About the Author

Julian Pratt

Julian Pratt (1948 -2018) grew up in London, and, as a young doctor in 1975, he went to rural South Africa. It was here he questioned the factors contributing to the pattern of disease. He realised how the grossly unequal distribution of land for agriculture had a devastating effect on people’s health, causing poverty, malnutrition and the need for migrant labour. As a result, he became passionate about land reform and pursued this interest for the next 40 years. He researched, proposed and campaigned for a radical approach to the market economy, one which would replace private ownership of land with the system he described as stewardship.

Following his time in Africa, Julian became a GP in Sheffield, job-sharing with Rosemary, his wife, and working from new surgery premises, the UK’s first super-insulated non-residential building. Increasingly interested in systems of care, in 1993 Julian moved to the King’s Fund in London, a health policy think tank. He wrote a book, Practitioners and Practices: A Conflict of Values? (1995) and with colleagues developed a “whole systems” approach to improving healthcare which drew on complexity theory and viewed organisations as living systems.

After 2011, when he published the first edition of Stewardship Economy, he focused on researching and writing the detailed work that sits behind that book. He made presentations to meetings and organised conferences on the topic with special interest groups, in academic settings and to wider audiences, gathering questions raised to inform the writing of his subsequent books. He also worked on areas of policy development.

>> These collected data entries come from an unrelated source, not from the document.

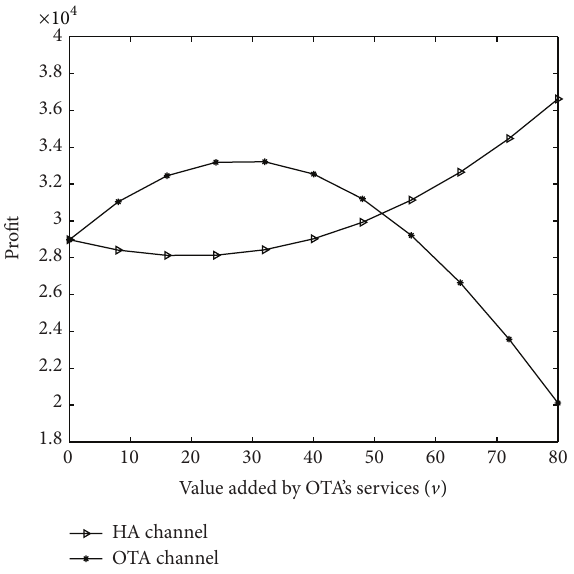
Figure 6: Channel profits in the integrated system.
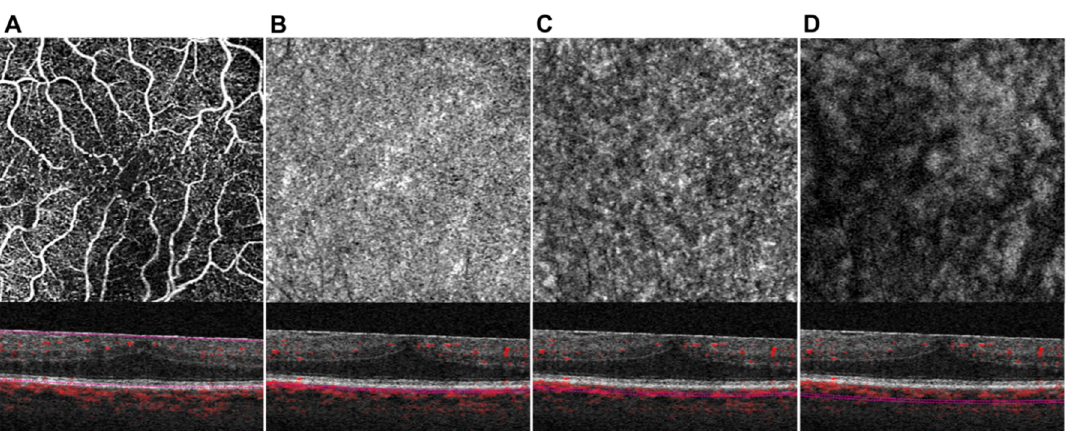
Figure 1. Optical coherence tomography angiography (OCTA)-Imaging of the posterior pole in a subject with idiopathic epiretinal membrane (iERM). En face angiogram and corresponding B-scan at the level of the full retina ( A ), choriocapillaris ( B ), Sattler’s layer ( C ), and Haller’s layer ( D ).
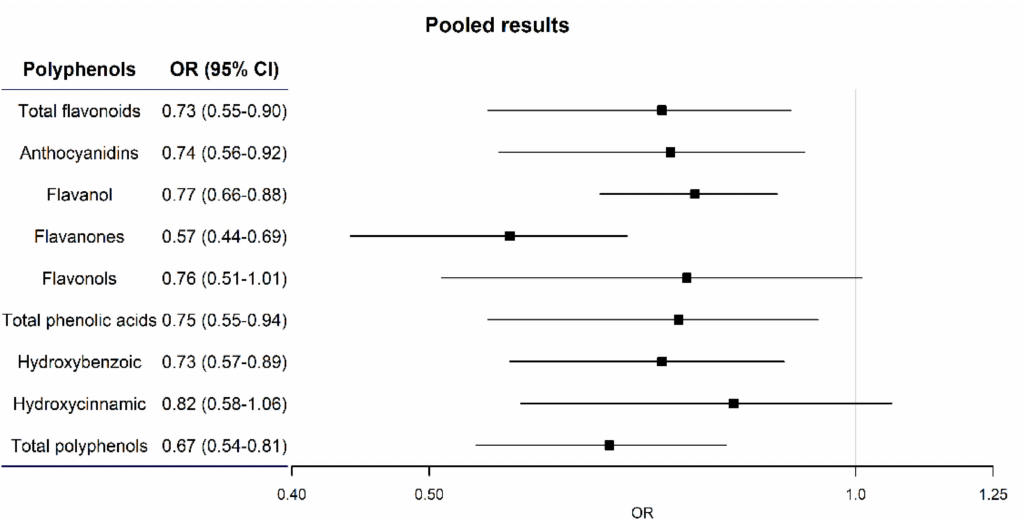
Figure 2. Pooled OR and 95% CI of selected polyphenols intake.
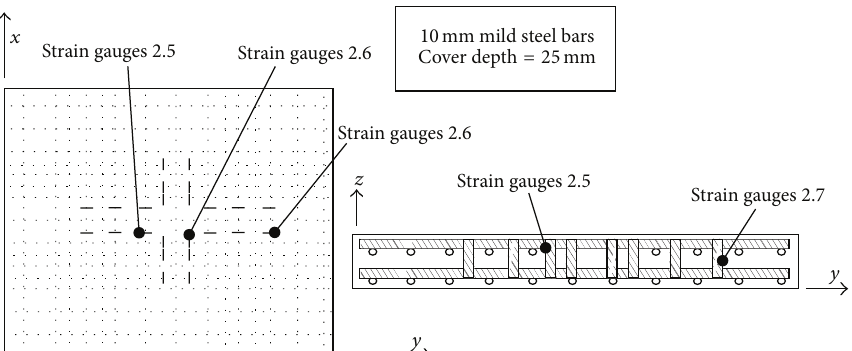
Figure 5: Reinforcement details and location of strain gauges 2.5 to 2.7 in slab S2 (gauges 2.1 to 2.4 are identical to 1.1 to 1.4 in slab S1).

For example, in 2018 he contributed to a Liberal Democrat policy paper, Replacing Business Rates: Taxing Land, not Investment, and a paper for an all-party parliamentary group on land value capture.

Read Julian’s Guardian Other Lives Obituary here.

Following Julian’s death in 2018, his wife Rosemary Field and daughter Eleanor Jubb, along with some of Julian’s friends and fellow Land Value Tax proponents at the Henry George Society of Devon worked to publish Julian’s writing on Stewardship.